Supplied records ▸
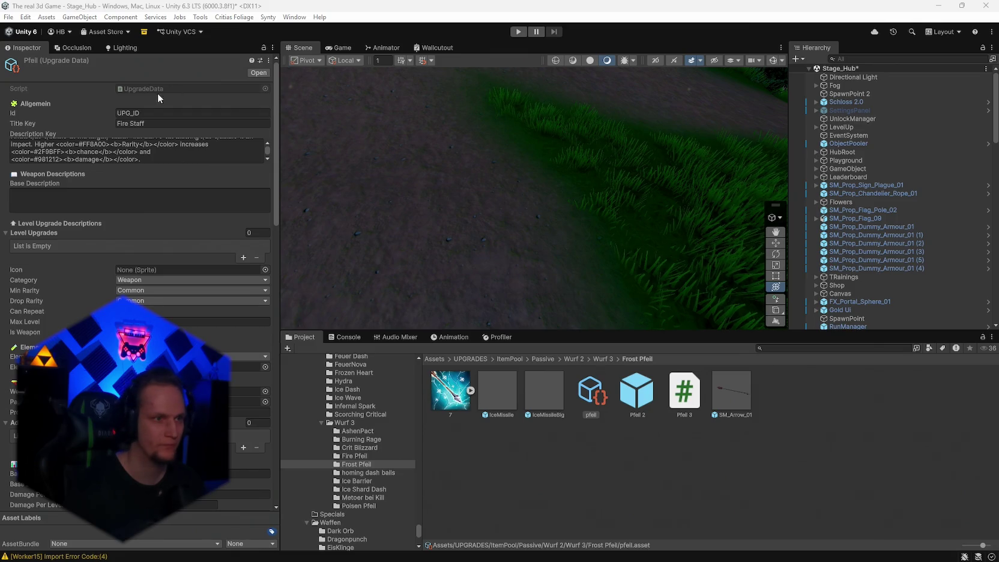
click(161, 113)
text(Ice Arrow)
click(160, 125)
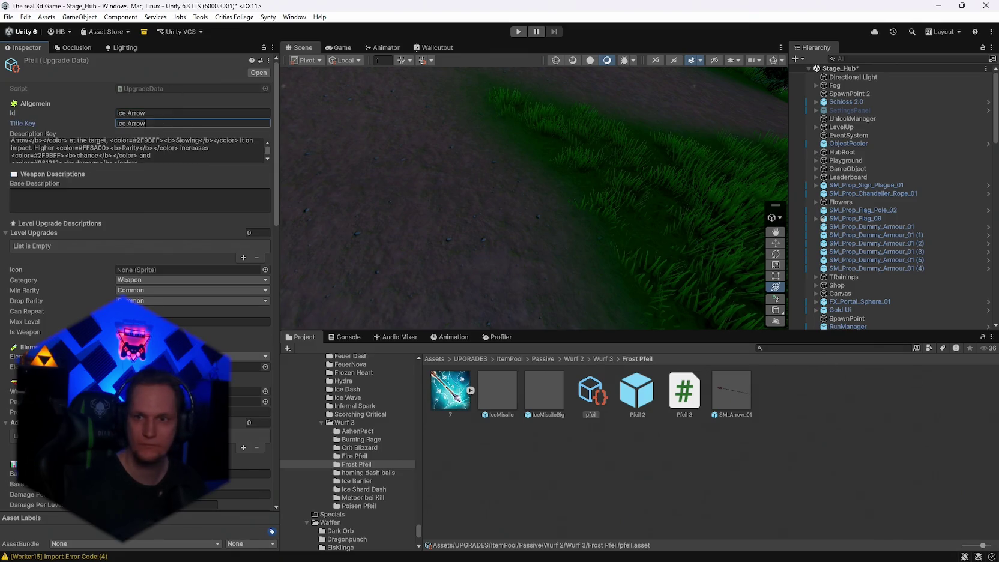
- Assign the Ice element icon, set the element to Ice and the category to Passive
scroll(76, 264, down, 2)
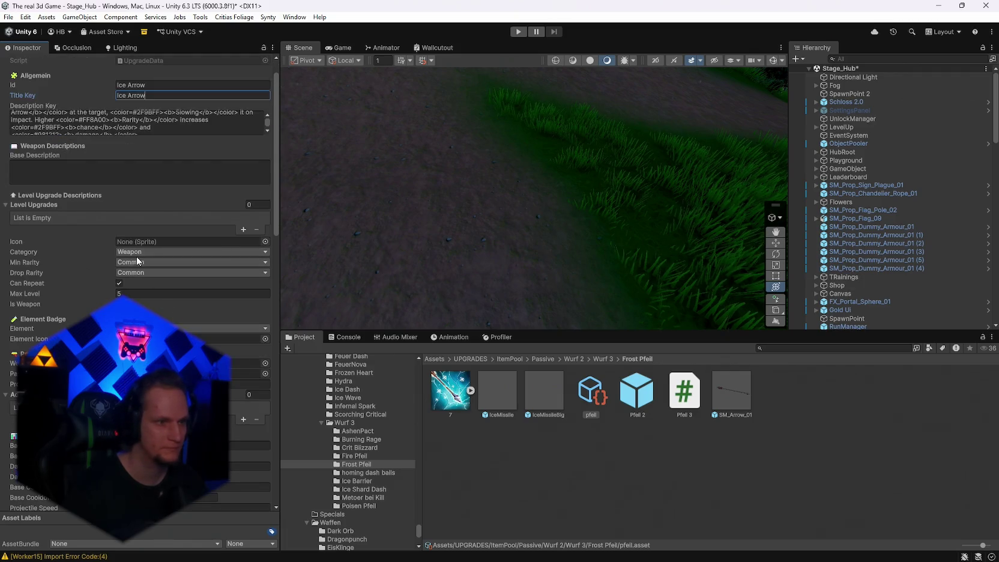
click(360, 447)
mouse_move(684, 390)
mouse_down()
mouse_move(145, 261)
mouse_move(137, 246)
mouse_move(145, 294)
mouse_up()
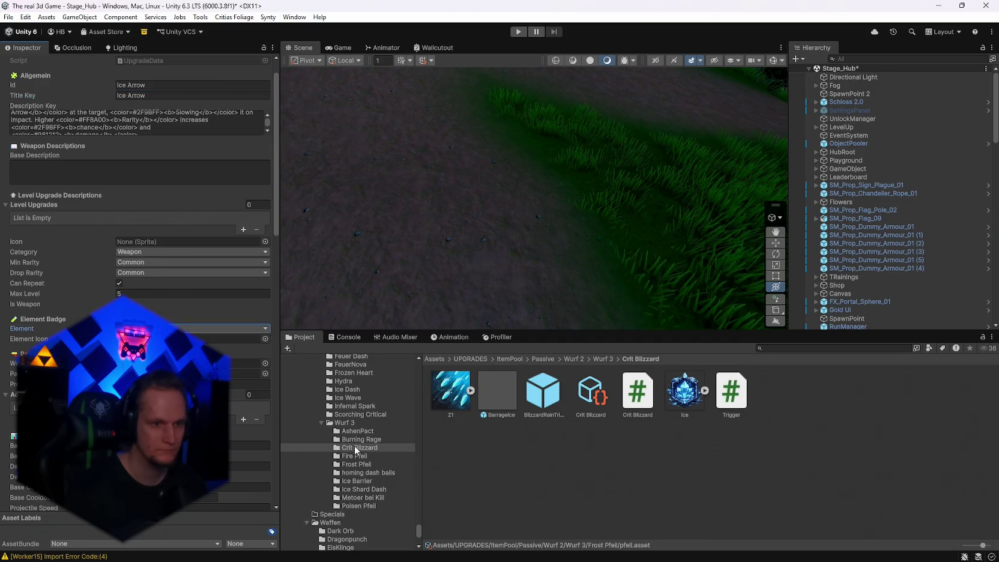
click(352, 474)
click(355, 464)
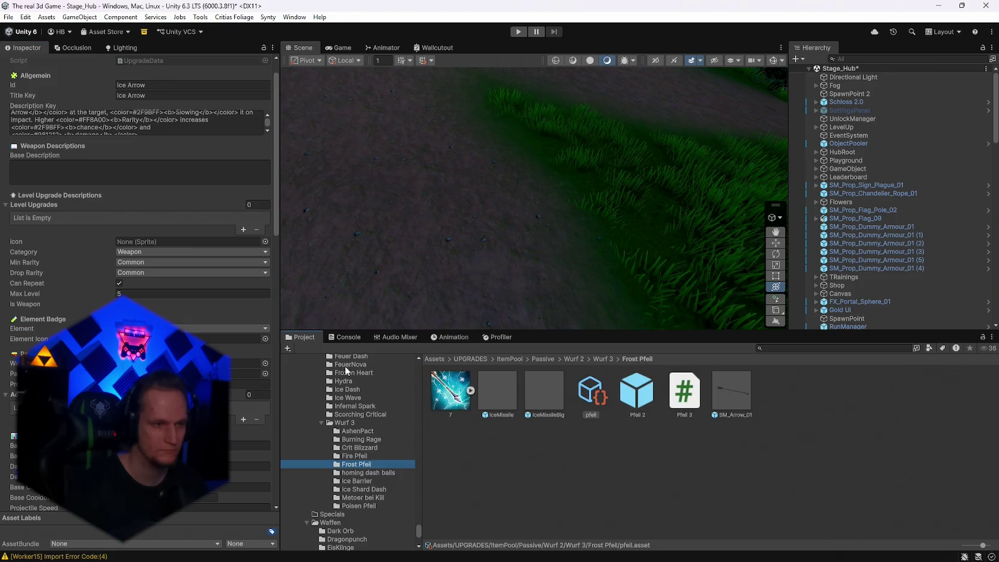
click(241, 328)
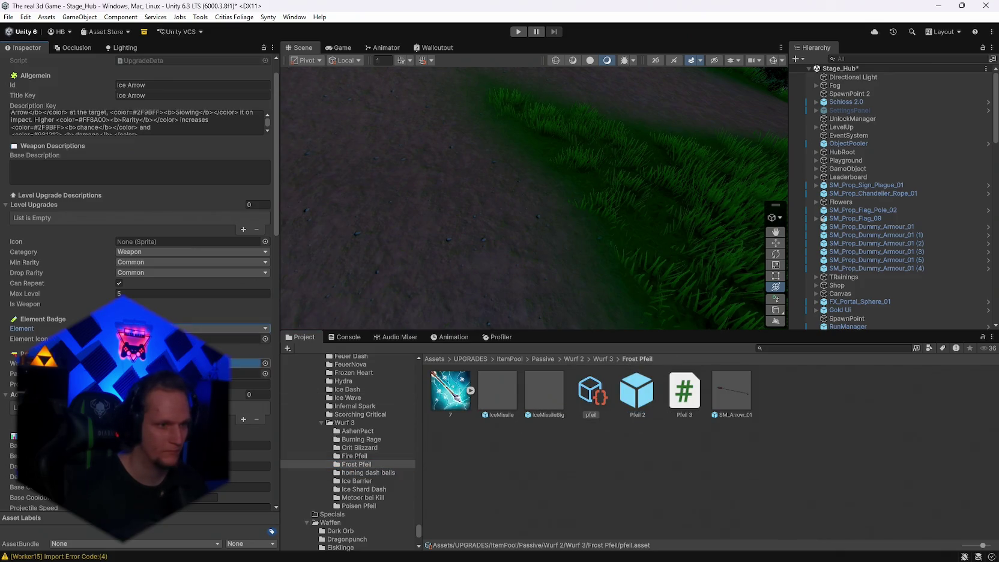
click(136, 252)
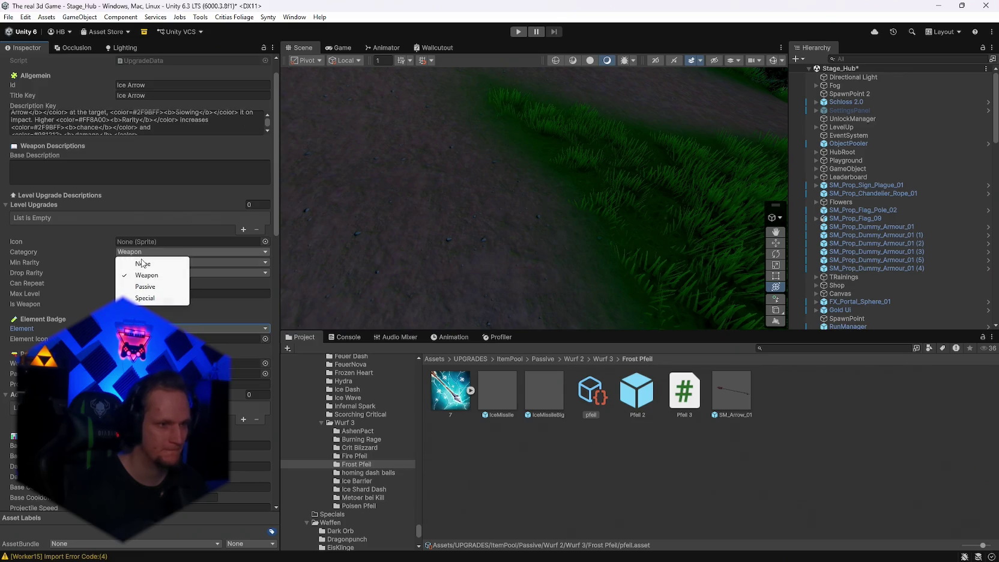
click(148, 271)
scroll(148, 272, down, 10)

About this task ▸ Take the listing and print it again exactly, but without any pictures.

Result of this task ▸
click(161, 113)
text(Ice Arrow)
click(160, 125)
- Assign the Ice element icon, set the element to Ice and the category to Passive
scroll(76, 264, down, 2)
click(360, 447)
mouse_move(684, 390)
mouse_down()
mouse_move(145, 261)
mouse_move(137, 246)
mouse_move(145, 294)
mouse_up()
click(352, 474)
click(355, 464)
click(241, 328)
click(136, 252)
click(148, 271)
scroll(148, 272, down, 10)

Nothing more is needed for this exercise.